O ministro do Supremo Tribunal Federal, Alexandre de Moraes, recebe nesta terça-feira, 30 de junho, a equipe de defesa de Jair Bolsonaro. O encontro ocorre para definir a manutenção ou a revogação da prisão domiciliar humanitária concedida ao ex-presidente. A decisão judicial depende da análise sobre a apreensão de uma pistola pertencente a Jair Bolsonaro durante uma operação da Polícia Militar.

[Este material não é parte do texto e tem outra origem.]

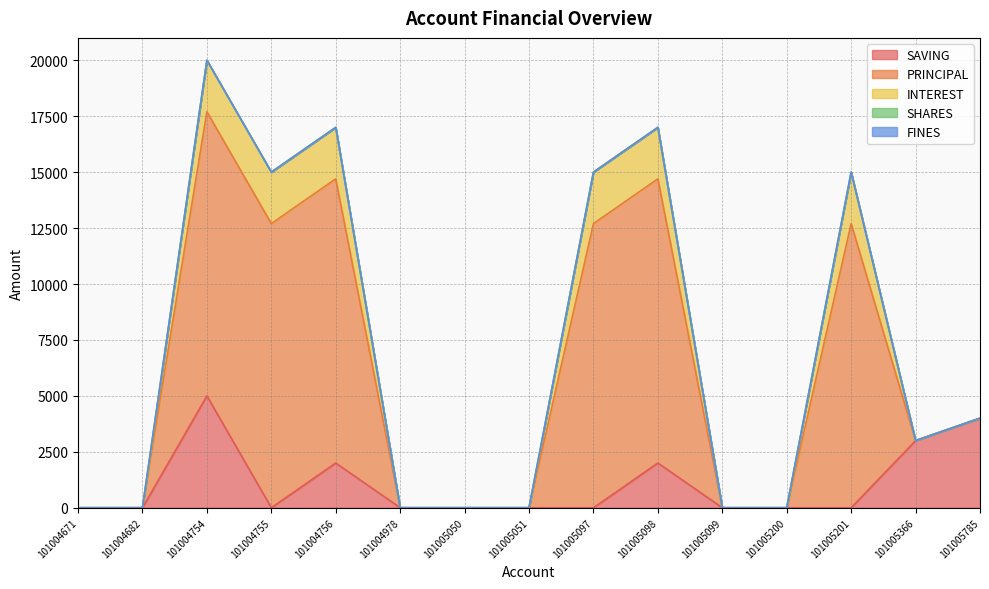

True or false: PRINCIPAL and FINES cross at least once.

False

Alexandre de Moraes e Jair Bolsonaro
A arma de fogo foi localizada com um militar do Exército durante uma blitz realizada no Distrito Federal. O magistrado Alexandre de Moraes classificou o porte do armamento durante o regime de prisão domiciliar como uma falta grave. A legislação penal brasileira prevê a revogação do benefício caso o detento descumpra as normas estabelecidas pelo Poder Judiciário.
O ex-presidente Jair Bolsonaro cumpre pena de 27 anos e 3 meses de reclusão pela liderança em uma tentativa de golpe de Estado. O benefício da prisão domiciliar foi concedido em 27 de março para o tratamento de uma broncopneumonia bacteriana bilateral. O prazo inicial de 90 dias para a medida cautelar encerrou-se na última quinta-feira, dia 25 de junho.
Prisão domiciliar e arma apreendida
Os advogados de Jair Bolsonaro enviaram uma manifestação ao Supremo Tribunal Federal no último sábado, 27 de junho. A defesa nega a ocorrência de falta grave e argumenta que o armamento foi retirado da residência apenas para reparos técnicos. Em depoimento prestado à Polícia Civil do Distrito Federal, o ex-presidente justificou a posse da arma alegando a necessidade de segurança por residir com três mulheres.
A Procuradoria-Geral da República aguarda a conclusão do inquérito policial para avaliar se houve infração disciplinar. O órgão emitiu parecer técnico ao STF indicando que o desfecho da investigação é essencial para a definição da punição. A situação jurídica de Jair Bolsonaro permanece sob análise rigorosa do tribunal, que monitora o cumprimento das condições impostas para a permanência em casa.
Defesa de Bolsonaro no STF
O processo de fiscalização da pena inclui o uso de tornozeleira eletrônica, equipamento que apresentou falhas técnicas em datas anteriores. A defesa de Jair Bolsonaro solicita a continuidade da prisão domiciliar, enquanto o ministro Alexandre de Moraes pondera as implicações da apreensão da arma. O desfecho da reunião desta terça-feira determinará se o ex-presidente permanece em regime domiciliar ou se haverá alteração no cumprimento da sentença.